Transféré à Compiègne le 30 mai 1944, il est déporté à Dachau par le convoi du 2 juillet 1944 surnommé "le train de la Mort". Le 20 septembre 1944, il est transféré au camp de Stutthof. Evacué en Poméranie en février 1945, il parvient à s'évader le 11 mars 1945. Médecin-chef de l'hôpital de Putzig Pologne, il est atteint du typhus. Paul Weil est rapatrié en France le 11 juillet 1945. Il reprend l'externat à Paris et soutient sa thèse de médecine le 21 juin 1946. Inscrit à l'ordre des médecins de Seine-et-Oise le 11 juillet 1946, il devient quelques années plus tard chef du centre de transfusion sanguine de Versailles. De 1961 à 1979, Paul Weil est président de l'Amicale des anciens détenus d'Eysses.

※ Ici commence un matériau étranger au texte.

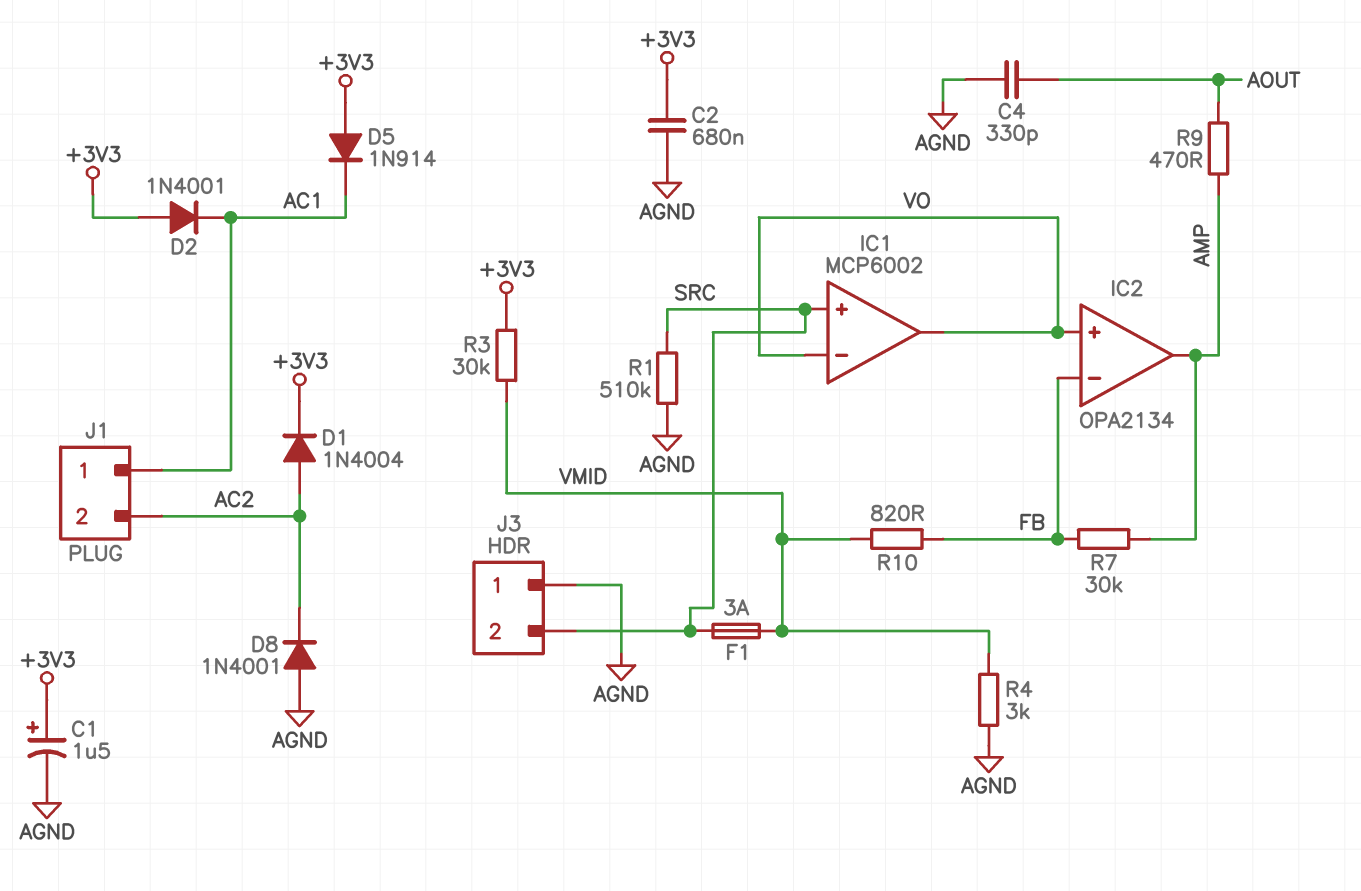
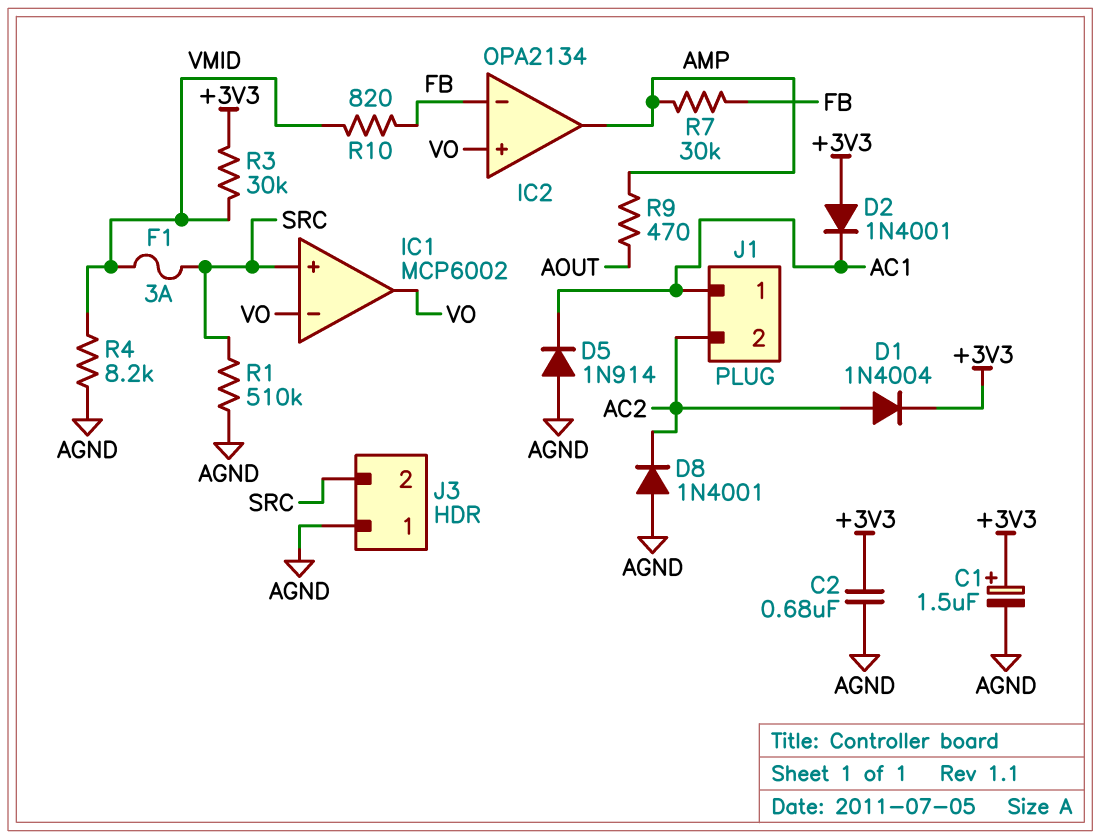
C4: 330pF (AGND, AOUT) -> none
D5: diode 1N914 (A +3V3, K AC1) -> diode 1N914 (A AGND, K AC1)
R4: 3k (AGND, VMID) -> 8.2k (AGND, VMID)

En juillet 2004, pour rendre hommage au destin exceptionnel de ce médecin versaillais, le Conseil municipal a décidé de donner son nom au rond-point, carrefour des rues Champ-Lagarde et Vauban et d'apposer une plaque commémorative sur son immeuble au 87, avenue de Saint- Cloud, où il s'est éteint le 20 décembre 1980.
Auteur : Fabrice Bourrée
Sources : Service historique de la Défense (Vincennes et Caen) ; Corinne Jaladieu, La prison politique sous Vichy : l'exemple des centrales d'Eysses et de Rennes, L'Harmattan 2007 ; archives départementales du Rhône ; archives départementales de Lot-et-Garonne ; archives municipales de Versailles.